Since D81803 / 79657e2339b58bc01fe1b85a448bb073d57d90bb, temp files
created on network shares don't set "Disposition.DeleteFile = true".
This flag normally takes care of removing the temp file both if the
process exits abnormally, and when the file is closed cleanly.

Even if we can't seem to use the flag on network shares, we can
at least make sure to remove the temp files when they are closed
cleanly.

This patch adjusts setDeleteDisposition to take a bool &Delete
reference, to let the caller know whether it actually set the
flag or not (on network shares, it returns a success error code
but doesn't do what it was asked to).

When setDeleteDisposition is called from openNativeFile, we can't
easily pass this information back to the caller without adding
extra plumbing through all the layers of functions up to the
caller in TempFile::create.

Instead have TempFile::create() do a duplicate call to
setDeleteDisposition, to see whether it actually sets the
desired flag.
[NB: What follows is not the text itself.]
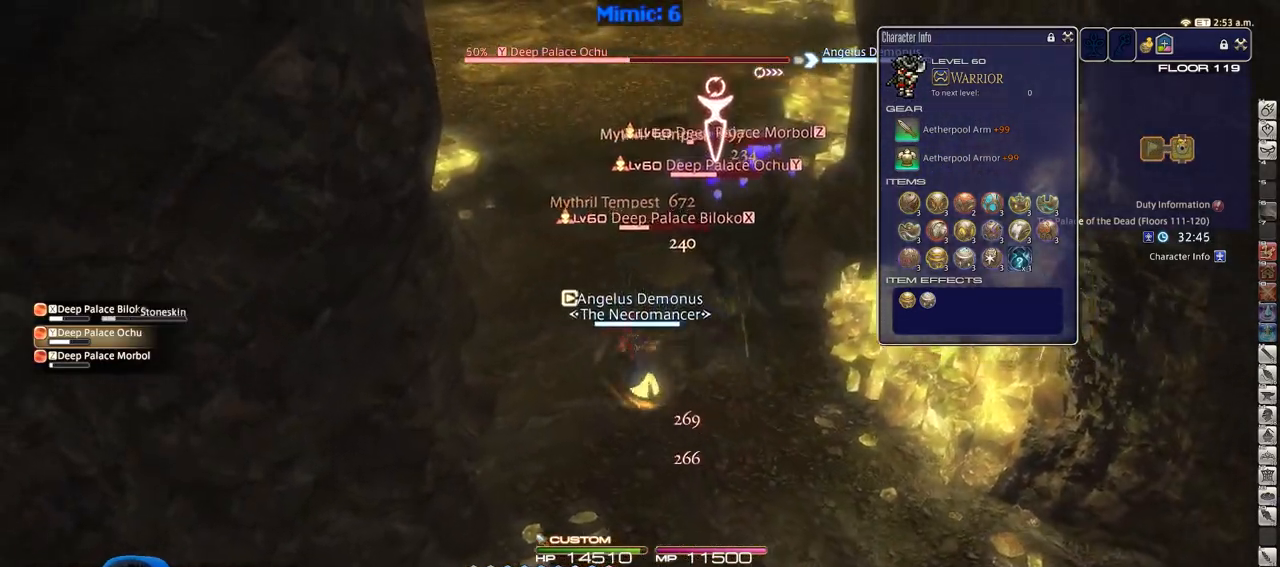
{"keys": ["4", "shift_r"], "events": [[17, "a", "up"], [100, "shift_r", "down"], [150, "w", "up"], [284, "4", "down"], [334, "4", "up"], [434, "4", "down"]]}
If not, set a Windows specific flag in TempFile,
and manually remove the file in discard().

This fixes https://github.com/mstorsjo/llvm-mingw/issues/233.

Diff Detail

Event Timeline

mstorsjo created this revision.Oct 15 2021, 4:00 AM
mstorsjo requested review of this revision.Oct 15 2021, 4:00 AM
Herald added a project: Restricted Project. · View Herald TranscriptOct 15 2021, 4:00 AM
jhenderson added inline comments.Oct 15 2021, 6:12 AM
llvm/lib/Support/Path.cpp
1212

I'm not really liking the duplicate code between this and the below non-Windows block. Is there a way we could avoid this duplication?

1245–1246

Similar comment to above: this code is duplicated a few lines down. Perhaps another function, or maybe even mode the code into setDeleteDisposition somehow?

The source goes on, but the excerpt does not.